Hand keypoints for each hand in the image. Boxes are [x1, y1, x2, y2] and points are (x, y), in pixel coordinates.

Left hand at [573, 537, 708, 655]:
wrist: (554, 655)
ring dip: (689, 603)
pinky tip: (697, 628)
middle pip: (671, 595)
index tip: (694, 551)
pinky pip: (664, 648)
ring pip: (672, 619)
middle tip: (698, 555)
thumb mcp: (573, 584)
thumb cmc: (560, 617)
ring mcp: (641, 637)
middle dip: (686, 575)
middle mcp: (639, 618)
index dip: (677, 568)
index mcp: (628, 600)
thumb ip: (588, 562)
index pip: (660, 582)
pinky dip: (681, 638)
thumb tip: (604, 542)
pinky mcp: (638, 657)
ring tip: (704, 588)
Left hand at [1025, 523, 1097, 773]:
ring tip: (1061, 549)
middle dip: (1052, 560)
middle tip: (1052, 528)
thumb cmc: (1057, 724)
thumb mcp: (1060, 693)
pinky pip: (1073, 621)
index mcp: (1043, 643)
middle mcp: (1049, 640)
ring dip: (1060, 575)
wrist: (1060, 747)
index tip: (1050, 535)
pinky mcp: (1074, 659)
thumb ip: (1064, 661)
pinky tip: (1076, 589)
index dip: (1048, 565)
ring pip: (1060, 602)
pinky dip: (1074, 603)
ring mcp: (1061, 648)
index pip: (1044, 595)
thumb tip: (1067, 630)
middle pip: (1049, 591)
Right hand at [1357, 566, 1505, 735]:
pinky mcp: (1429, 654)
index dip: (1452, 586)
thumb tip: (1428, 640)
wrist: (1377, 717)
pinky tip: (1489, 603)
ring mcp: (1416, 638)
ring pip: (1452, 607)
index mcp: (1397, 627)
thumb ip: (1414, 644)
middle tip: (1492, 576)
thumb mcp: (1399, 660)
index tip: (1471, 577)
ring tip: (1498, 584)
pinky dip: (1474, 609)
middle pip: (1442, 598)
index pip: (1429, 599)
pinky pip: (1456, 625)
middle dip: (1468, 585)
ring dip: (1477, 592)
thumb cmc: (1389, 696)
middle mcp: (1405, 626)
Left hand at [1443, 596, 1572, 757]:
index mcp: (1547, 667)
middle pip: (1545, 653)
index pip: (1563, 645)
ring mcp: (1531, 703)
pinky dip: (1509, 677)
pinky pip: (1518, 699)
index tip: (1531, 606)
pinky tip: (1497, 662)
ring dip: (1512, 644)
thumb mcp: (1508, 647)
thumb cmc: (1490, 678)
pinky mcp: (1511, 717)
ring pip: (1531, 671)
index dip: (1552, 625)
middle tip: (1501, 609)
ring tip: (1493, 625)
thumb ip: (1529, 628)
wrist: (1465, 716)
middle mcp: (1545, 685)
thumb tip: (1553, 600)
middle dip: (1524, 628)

________

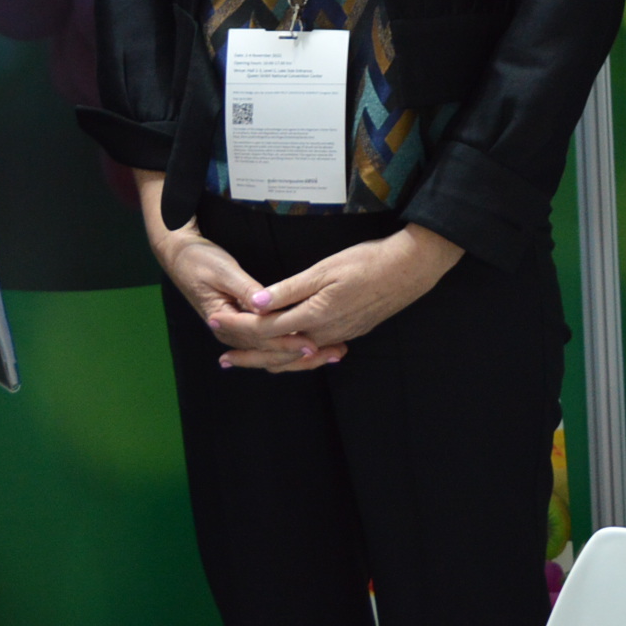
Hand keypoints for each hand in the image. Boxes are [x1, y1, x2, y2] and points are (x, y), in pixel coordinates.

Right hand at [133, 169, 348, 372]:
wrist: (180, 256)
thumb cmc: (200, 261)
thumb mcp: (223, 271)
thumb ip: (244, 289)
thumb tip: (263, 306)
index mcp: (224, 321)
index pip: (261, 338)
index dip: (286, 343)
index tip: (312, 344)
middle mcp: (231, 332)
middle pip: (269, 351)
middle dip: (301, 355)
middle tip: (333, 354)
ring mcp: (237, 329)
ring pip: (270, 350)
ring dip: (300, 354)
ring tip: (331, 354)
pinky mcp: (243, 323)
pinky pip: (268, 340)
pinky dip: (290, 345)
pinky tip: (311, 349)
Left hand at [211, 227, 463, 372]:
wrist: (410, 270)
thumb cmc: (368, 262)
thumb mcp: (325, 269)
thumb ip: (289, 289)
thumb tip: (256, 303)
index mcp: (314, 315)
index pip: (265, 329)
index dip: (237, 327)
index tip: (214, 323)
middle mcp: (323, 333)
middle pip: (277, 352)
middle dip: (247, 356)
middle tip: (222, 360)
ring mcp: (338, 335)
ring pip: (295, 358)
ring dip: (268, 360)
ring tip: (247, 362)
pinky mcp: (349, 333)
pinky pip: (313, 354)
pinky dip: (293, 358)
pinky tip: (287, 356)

________

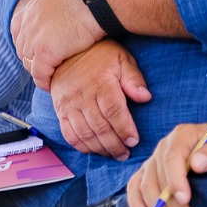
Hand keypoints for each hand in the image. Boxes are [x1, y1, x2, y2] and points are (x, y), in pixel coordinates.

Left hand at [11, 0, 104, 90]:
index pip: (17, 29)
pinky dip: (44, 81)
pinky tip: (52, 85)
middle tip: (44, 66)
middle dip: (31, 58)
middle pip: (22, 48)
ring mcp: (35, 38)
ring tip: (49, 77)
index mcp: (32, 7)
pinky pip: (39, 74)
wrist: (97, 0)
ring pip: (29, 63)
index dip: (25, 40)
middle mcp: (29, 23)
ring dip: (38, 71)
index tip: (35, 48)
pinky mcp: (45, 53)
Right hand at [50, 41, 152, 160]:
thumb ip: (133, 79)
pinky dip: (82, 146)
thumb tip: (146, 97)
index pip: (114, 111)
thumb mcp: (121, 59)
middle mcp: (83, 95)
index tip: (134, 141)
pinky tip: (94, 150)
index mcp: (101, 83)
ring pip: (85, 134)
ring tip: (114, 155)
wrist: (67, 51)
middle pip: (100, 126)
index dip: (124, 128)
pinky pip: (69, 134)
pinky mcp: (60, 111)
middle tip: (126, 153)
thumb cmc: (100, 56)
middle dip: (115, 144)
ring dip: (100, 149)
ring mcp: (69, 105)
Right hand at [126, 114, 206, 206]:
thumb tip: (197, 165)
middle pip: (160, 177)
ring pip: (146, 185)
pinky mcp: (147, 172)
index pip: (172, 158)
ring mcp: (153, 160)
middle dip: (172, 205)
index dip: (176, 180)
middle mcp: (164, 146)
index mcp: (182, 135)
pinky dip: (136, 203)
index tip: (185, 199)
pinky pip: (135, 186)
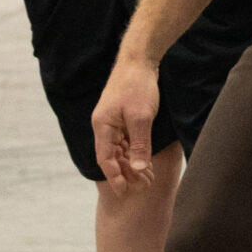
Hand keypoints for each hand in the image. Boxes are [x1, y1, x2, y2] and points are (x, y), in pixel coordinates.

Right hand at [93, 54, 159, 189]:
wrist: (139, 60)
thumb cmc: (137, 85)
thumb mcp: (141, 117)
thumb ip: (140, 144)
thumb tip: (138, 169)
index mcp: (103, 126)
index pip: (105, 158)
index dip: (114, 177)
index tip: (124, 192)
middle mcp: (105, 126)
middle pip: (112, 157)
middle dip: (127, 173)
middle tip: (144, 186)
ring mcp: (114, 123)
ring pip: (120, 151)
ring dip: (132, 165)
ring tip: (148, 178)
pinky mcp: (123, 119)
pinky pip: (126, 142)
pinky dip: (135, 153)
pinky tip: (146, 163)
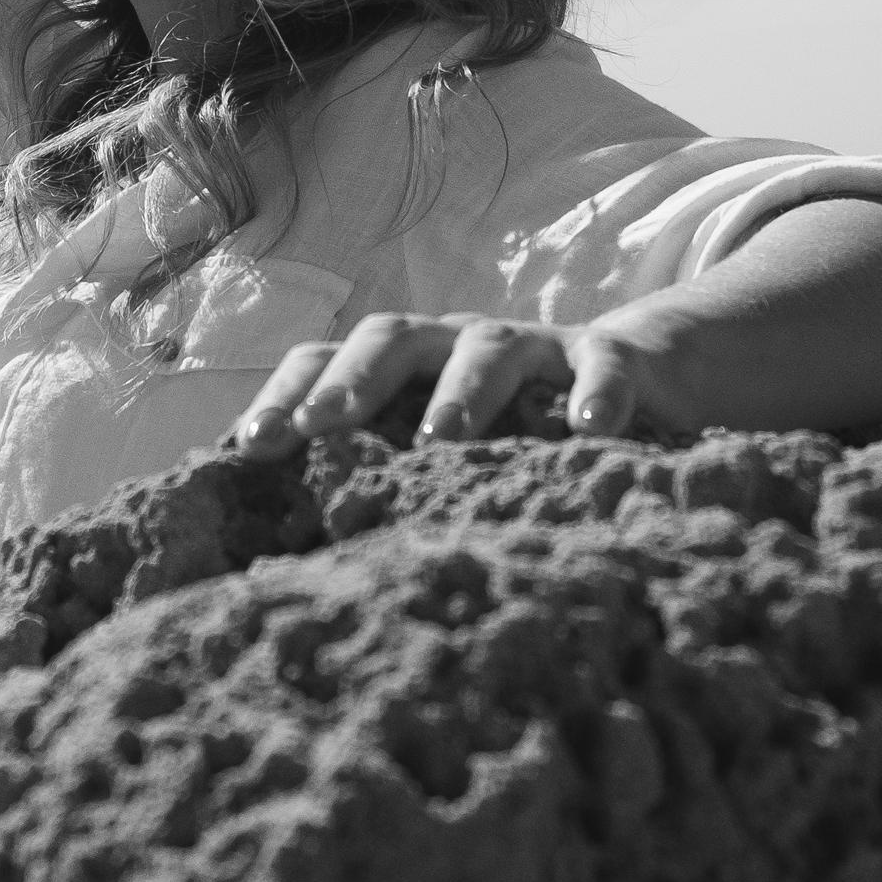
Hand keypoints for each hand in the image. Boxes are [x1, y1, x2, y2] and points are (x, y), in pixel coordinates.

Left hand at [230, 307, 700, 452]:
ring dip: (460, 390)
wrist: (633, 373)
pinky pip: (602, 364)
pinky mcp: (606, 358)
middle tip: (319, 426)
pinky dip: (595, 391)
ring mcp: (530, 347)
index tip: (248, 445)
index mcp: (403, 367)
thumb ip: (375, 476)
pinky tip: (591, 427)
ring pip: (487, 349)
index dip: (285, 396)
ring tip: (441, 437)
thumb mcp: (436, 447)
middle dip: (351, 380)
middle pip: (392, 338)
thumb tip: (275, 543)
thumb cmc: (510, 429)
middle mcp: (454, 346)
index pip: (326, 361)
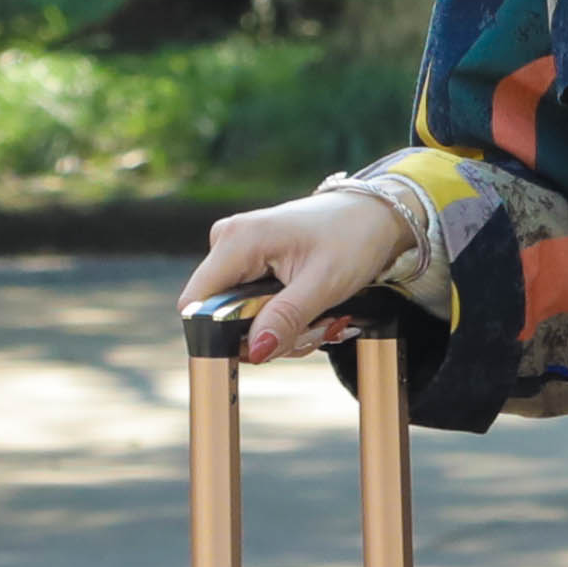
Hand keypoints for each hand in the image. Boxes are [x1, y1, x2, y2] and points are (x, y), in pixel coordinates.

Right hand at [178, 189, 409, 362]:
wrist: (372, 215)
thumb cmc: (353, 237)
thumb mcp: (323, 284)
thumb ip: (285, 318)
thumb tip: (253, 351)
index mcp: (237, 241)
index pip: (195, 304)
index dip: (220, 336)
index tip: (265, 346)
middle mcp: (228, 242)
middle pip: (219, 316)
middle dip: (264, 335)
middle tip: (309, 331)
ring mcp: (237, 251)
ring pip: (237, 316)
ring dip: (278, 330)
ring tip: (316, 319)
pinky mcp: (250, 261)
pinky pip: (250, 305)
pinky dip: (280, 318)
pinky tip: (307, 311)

________

> **ASSIGNMENT**
Nothing but the lines holding the word "wrist" should be returned from the listing above.

> **SOLUTION FOR THIS PROBLEM**
wrist: (554, 655)
wrist: (1060, 747)
wrist: (1377, 717)
wrist: (1465, 716)
wrist: (180, 256)
wrist: (410, 270)
wrist: (97, 0)
wrist: (67, 51)
wrist: (139, 60)
wrist: (633, 373)
wrist: (372, 215)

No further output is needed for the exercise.